TASK STATEMENT: Search the material for the word "Figure" and copy every line in which it occurs.

DATA SECTION:
== == ==
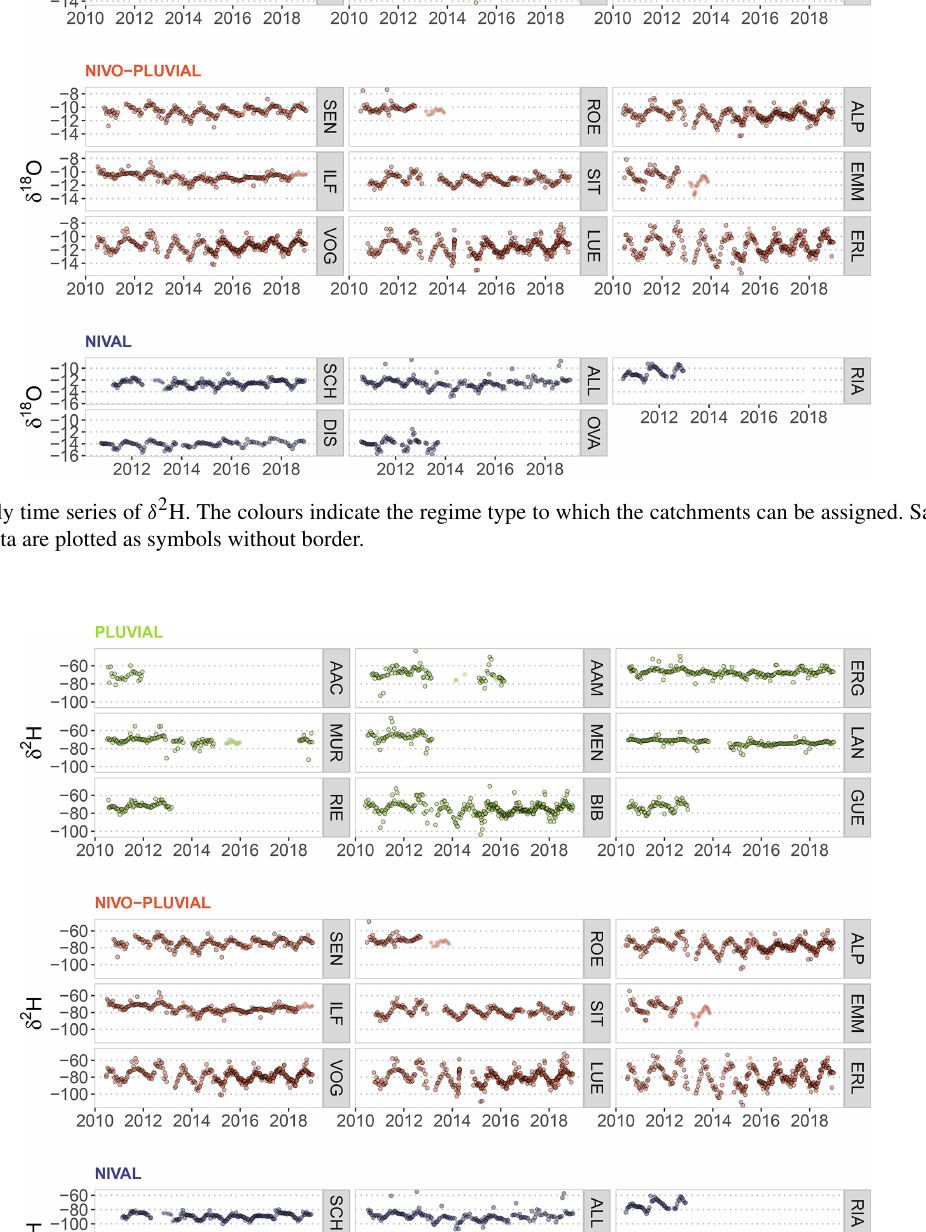
Earth Syst. Sci. Data, 12, 3057–3066,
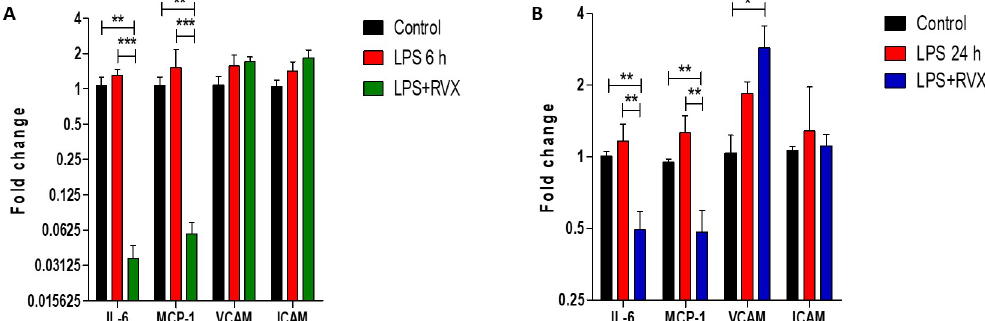
Fig 2. Role of RVX pre-treatment on LPS induced proinflammatory and proadhesive mediator’s gene expression in rat aorta. Comparisons of relative IL-6, MCP-1, VCAM-1 and ICAM-1 gene expression levels normalized to GAPDH in the rat aorta obtained from RVX- or non-treated LPS rats and non-treated control rats 6 hours (A) and 24 hours (B) post LPS exposure. � P < 0.05, �� P < 0.01 and ��� P < 0.001 indicates values significantly different (Student’s t-test) vs LPS. Values are expressed as the mean ± SEM (n =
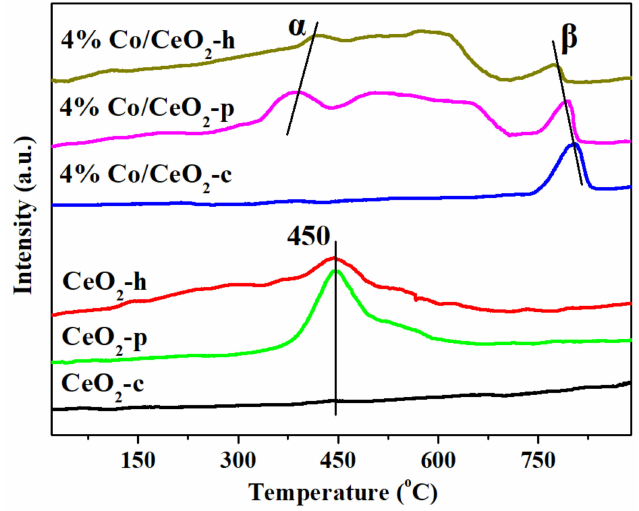
Figure 10. O 2 -TPD profiles of CeO 2 supports and 4% Co / CeO 2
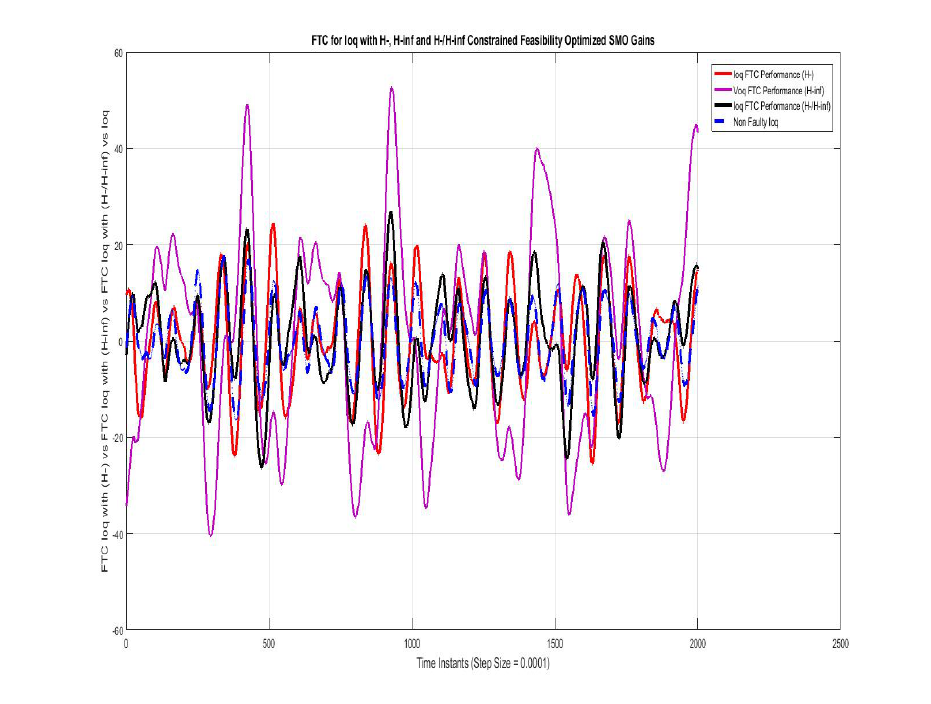
Figure 13. FTC for Vod compared with feasibility optimized H − and H − / H ∞ SMO gains. Figure 14 shows the FTC performance for the q-component of sensor output voltage ( V ) compared using SMO with gains optimized with fault sensitivity parameter ( H − ) , q robustness to disturbance parameter ( H ∞ ) , and a mixed ( H − / H ∞ ) with non-faulty actual V q . The results with all three are comparable and not very differentiating w.r.t each other.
== == ==
ANSWER FOR THIS EXERCISE:
Figure 10. O 2 -TPD profiles of CeO 2 supports and 4% Co / CeO 2
Figure 13. FTC for Vod compared with feasibility optimized H − and H − / H ∞ SMO gains. Figure 14 shows the FTC performance for the q-component of sensor output voltage ( V ) compared using SMO with gains optimized with fault sensitivity parameter ( H − ) , q robustness to disturbance parameter ( H ∞ ) , and a mixed ( H − / H ∞ ) with non-faulty actual V q . The results with all three are comparable and not very differentiating w.r.t each other.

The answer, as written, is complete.